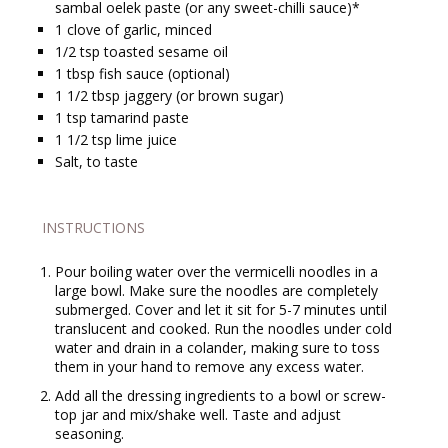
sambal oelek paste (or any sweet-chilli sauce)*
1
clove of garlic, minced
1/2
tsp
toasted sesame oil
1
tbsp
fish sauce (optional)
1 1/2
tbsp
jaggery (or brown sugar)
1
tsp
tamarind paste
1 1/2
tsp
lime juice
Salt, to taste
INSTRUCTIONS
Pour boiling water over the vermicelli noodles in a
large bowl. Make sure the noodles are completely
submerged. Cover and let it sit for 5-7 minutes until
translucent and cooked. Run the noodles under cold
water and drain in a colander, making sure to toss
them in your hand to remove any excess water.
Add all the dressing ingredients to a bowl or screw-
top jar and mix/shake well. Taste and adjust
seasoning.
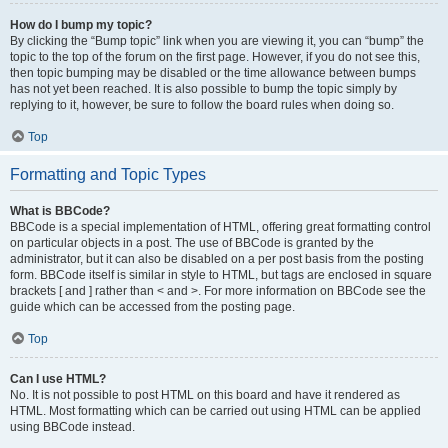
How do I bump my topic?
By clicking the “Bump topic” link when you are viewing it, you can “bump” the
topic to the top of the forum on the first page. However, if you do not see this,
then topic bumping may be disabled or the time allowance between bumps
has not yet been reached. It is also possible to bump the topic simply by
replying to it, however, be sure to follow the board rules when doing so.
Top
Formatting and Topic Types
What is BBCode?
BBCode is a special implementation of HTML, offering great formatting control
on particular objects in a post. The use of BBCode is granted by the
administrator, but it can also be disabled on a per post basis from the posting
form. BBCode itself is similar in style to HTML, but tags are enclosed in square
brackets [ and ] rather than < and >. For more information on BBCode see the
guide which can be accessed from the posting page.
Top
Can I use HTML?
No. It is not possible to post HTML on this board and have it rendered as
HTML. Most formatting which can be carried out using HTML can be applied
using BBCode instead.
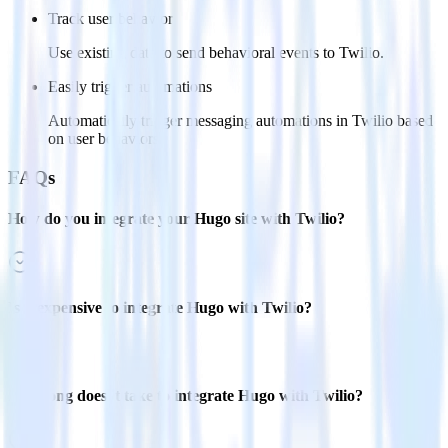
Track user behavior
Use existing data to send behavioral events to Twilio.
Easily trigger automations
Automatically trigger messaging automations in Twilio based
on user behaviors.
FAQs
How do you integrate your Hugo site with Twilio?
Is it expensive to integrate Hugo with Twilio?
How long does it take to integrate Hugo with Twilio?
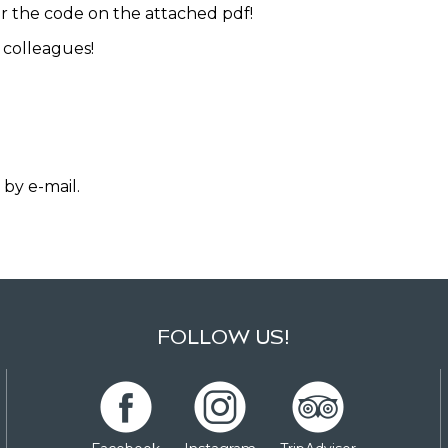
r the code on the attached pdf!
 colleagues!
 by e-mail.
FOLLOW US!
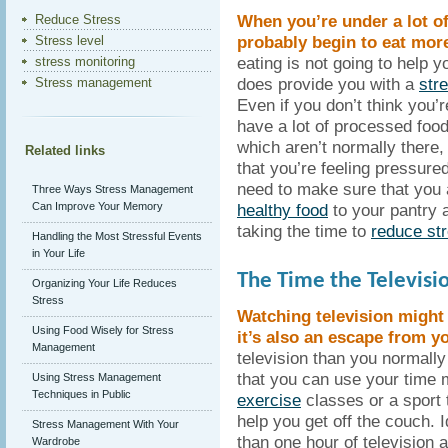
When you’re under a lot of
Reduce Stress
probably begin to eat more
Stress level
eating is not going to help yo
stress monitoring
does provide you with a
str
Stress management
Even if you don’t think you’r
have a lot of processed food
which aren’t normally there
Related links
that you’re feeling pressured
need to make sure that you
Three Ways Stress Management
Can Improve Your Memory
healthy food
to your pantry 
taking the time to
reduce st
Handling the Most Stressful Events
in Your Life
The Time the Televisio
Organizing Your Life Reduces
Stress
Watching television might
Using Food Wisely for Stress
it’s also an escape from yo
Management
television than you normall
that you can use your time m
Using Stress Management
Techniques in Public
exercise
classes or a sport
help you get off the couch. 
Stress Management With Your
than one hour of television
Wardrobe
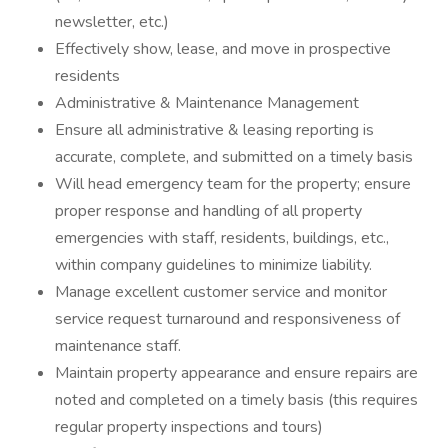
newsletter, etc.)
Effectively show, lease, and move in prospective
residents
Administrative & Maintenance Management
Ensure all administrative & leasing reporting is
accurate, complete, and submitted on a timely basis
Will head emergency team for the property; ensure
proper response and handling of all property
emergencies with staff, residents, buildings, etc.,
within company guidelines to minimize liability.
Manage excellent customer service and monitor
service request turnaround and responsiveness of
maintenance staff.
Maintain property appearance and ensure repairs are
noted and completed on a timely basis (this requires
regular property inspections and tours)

==

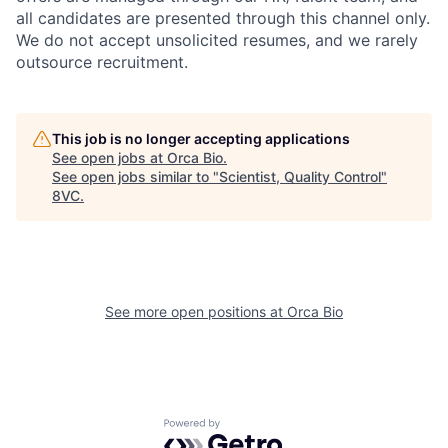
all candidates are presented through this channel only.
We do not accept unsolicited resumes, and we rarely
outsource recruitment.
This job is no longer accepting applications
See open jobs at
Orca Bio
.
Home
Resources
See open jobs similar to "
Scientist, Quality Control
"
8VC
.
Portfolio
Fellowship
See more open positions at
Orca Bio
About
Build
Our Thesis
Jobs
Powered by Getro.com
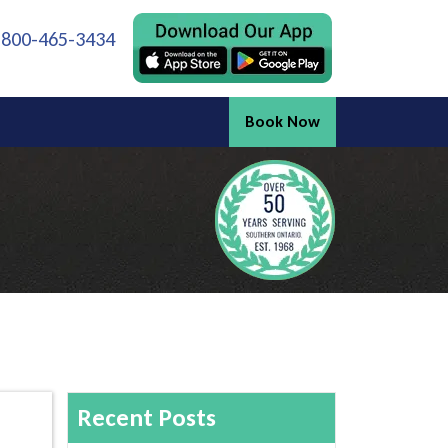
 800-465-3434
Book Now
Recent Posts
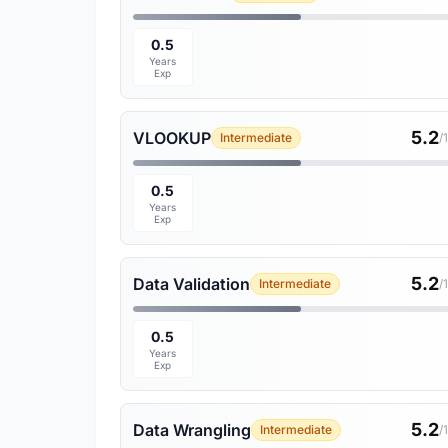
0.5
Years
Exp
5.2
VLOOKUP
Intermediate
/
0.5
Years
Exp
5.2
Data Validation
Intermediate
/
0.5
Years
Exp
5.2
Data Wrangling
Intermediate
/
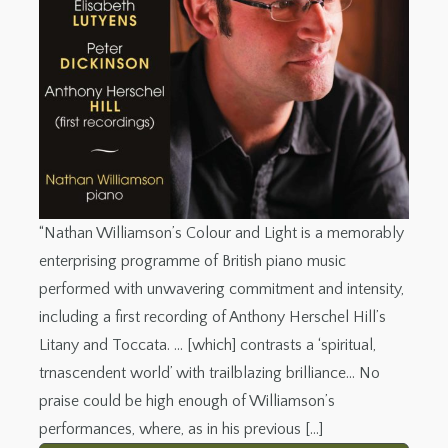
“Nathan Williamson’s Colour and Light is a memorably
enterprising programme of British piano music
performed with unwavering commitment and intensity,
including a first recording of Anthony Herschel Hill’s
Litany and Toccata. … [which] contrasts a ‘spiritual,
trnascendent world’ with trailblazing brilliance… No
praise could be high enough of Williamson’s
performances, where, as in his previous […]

...

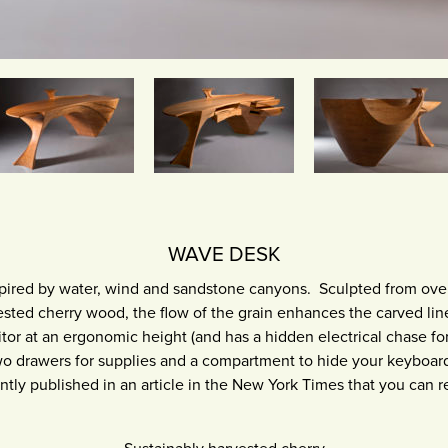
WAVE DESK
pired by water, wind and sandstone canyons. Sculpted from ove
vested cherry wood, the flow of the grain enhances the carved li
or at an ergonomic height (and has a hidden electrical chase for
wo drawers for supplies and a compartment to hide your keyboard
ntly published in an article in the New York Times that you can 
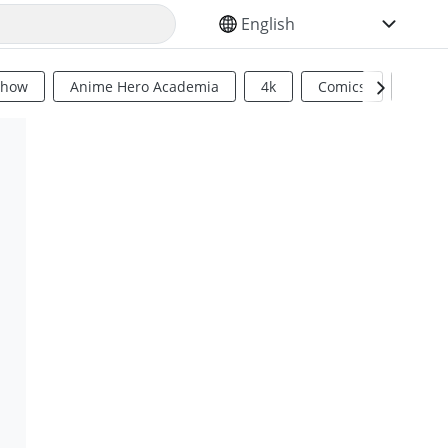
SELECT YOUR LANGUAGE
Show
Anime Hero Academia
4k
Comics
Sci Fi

## Exercise brief
Start with the line with "INSTRUCTIONS" in the listing above and stop after the line with "BBCode is a". Write out exactly the lines in that stretch and no others, without pictures.

## Exercise result
INSTRUCTIONS
Pour boiling water over the vermicelli noodles in a
large bowl. Make sure the noodles are completely
submerged. Cover and let it sit for 5-7 minutes until
translucent and cooked. Run the noodles under cold
water and drain in a colander, making sure to toss
them in your hand to remove any excess water.
Add all the dressing ingredients to a bowl or screw-
top jar and mix/shake well. Taste and adjust
seasoning.
How do I bump my topic?
By clicking the “Bump topic” link when you are viewing it, you can “bump” the
topic to the top of the forum on the first page. However, if you do not see this,
then topic bumping may be disabled or the time allowance between bumps
has not yet been reached. It is also possible to bump the topic simply by
replying to it, however, be sure to follow the board rules when doing so.
Top
Formatting and Topic Types
What is BBCode?
BBCode is a special implementation of HTML, offering great formatting control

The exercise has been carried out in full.